**Directions:**
Recast every line of the listing below as a numbered list, skipping any blank lines. Leave the pictures out.

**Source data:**
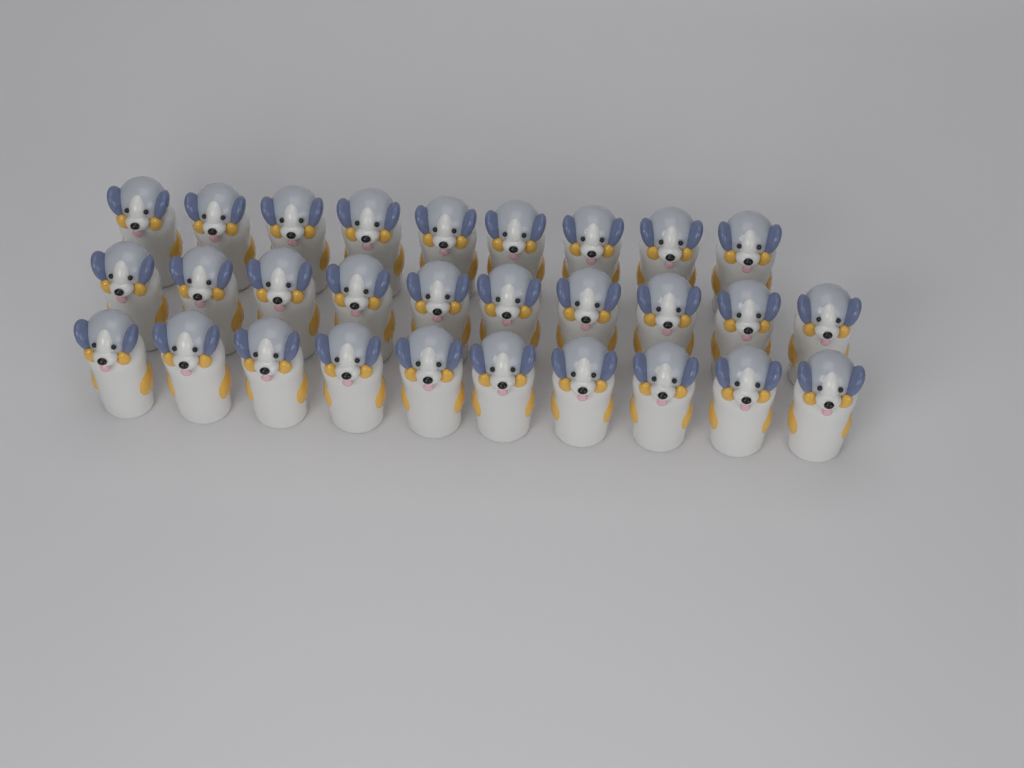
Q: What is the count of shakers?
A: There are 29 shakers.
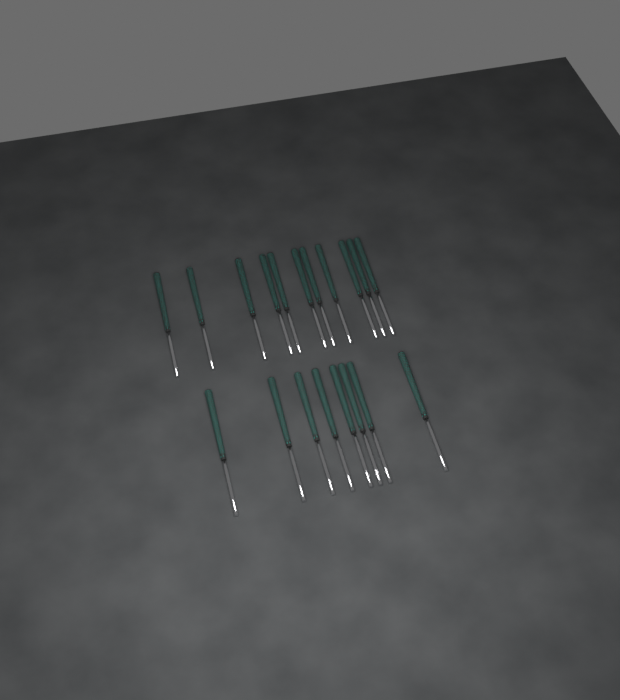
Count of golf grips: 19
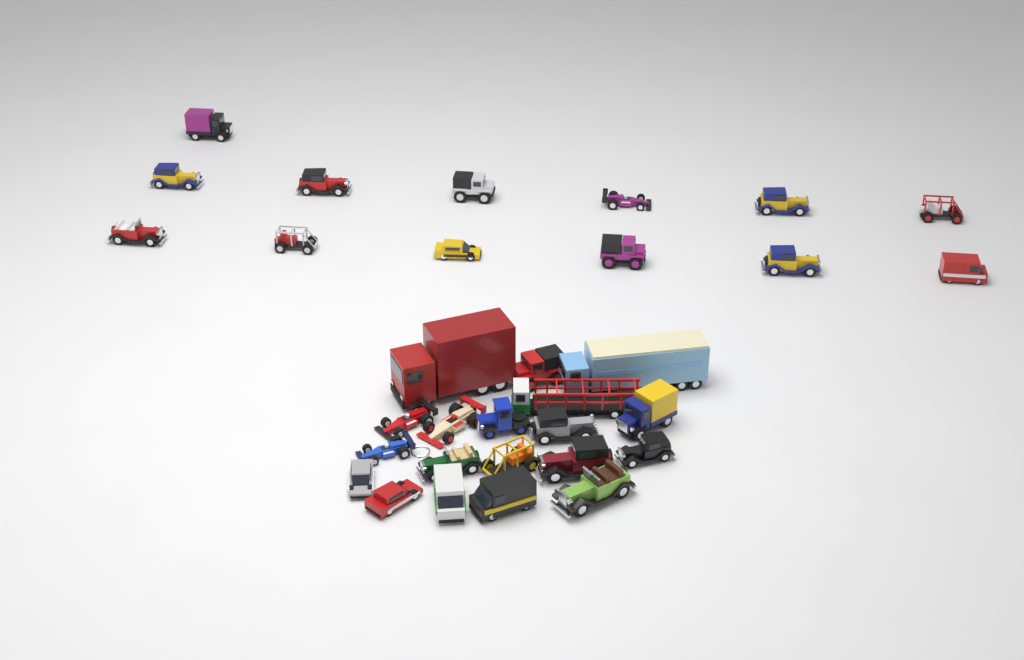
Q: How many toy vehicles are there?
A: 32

**Finished task:**
1. Q: What is the count of shakers?
2. A: There are 29 shakers.
3. Count of golf grips: 19
4. Q: How many toy vehicles are there?
5. A: 32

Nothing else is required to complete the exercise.